Record excerpts START

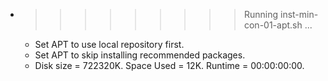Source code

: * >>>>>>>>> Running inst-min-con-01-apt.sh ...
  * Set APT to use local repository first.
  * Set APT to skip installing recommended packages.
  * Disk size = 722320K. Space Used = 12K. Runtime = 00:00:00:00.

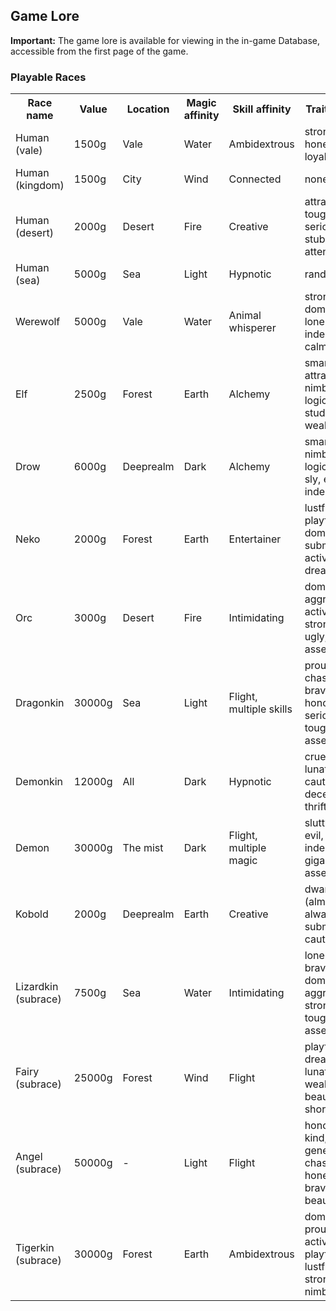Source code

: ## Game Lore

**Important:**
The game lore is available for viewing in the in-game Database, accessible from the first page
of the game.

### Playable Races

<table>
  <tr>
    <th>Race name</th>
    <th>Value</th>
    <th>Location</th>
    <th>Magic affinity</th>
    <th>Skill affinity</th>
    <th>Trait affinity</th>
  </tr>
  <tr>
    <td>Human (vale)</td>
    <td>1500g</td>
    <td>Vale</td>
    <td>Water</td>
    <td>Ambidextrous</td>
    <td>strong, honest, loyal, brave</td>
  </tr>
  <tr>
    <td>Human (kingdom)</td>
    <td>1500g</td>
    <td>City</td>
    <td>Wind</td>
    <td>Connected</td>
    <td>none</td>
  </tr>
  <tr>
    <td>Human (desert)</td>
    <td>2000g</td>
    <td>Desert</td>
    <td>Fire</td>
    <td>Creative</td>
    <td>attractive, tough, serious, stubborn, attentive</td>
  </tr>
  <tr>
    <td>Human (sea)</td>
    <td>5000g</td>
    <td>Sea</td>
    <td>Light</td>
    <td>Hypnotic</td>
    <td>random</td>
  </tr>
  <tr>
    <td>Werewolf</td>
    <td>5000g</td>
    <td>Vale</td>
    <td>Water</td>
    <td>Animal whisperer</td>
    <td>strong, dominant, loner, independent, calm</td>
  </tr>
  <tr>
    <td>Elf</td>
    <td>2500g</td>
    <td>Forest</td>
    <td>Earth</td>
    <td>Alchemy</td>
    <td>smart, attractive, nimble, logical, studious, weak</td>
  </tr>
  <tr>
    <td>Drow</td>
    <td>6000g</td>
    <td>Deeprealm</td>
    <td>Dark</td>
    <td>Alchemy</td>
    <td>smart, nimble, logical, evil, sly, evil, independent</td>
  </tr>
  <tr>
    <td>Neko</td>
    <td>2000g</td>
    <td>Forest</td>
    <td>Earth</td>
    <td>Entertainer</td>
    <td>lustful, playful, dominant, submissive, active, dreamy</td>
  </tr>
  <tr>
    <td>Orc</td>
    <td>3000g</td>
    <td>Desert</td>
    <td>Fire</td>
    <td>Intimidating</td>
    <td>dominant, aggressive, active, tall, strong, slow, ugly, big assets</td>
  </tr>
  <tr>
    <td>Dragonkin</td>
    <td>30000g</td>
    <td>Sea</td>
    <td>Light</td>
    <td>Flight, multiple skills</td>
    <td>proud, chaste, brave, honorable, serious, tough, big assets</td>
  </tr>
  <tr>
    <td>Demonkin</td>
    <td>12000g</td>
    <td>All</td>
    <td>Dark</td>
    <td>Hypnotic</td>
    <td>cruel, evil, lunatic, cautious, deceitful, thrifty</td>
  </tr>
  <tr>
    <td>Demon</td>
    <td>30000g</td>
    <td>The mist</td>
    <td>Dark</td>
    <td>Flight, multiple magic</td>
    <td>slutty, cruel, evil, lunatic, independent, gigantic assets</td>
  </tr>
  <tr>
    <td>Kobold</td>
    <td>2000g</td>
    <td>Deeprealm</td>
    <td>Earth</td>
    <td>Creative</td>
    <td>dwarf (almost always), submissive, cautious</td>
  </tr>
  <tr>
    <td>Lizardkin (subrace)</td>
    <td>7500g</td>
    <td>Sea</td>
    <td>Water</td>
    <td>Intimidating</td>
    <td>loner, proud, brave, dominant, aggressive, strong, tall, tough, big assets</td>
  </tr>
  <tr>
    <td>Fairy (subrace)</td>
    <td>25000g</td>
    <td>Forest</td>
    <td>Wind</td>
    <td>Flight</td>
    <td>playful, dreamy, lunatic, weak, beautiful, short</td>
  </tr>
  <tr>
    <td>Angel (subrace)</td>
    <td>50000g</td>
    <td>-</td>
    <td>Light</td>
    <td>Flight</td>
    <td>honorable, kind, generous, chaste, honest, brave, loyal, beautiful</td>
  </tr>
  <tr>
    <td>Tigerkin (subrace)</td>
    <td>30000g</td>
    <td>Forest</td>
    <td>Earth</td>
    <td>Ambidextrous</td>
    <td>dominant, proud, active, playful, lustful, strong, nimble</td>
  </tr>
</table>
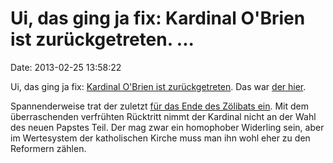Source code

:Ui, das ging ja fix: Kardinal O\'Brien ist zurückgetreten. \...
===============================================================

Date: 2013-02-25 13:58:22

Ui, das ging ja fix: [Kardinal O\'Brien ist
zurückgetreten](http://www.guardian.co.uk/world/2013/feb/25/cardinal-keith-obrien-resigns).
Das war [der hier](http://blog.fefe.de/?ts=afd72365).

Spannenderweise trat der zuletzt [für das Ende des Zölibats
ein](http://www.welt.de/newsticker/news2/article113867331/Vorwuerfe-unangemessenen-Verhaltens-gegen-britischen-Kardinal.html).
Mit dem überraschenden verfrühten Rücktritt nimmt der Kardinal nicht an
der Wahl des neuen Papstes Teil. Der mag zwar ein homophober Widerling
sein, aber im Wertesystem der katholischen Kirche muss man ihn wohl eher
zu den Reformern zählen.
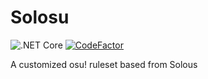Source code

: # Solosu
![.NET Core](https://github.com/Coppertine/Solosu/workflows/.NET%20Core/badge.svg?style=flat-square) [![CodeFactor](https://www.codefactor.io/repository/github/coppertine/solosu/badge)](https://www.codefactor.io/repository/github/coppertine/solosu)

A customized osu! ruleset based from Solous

Record excerpts END

Task to complete:
Of all the entries above, how many lines contain the string "logical"? Answer with the number only.

Solution to this problem:
2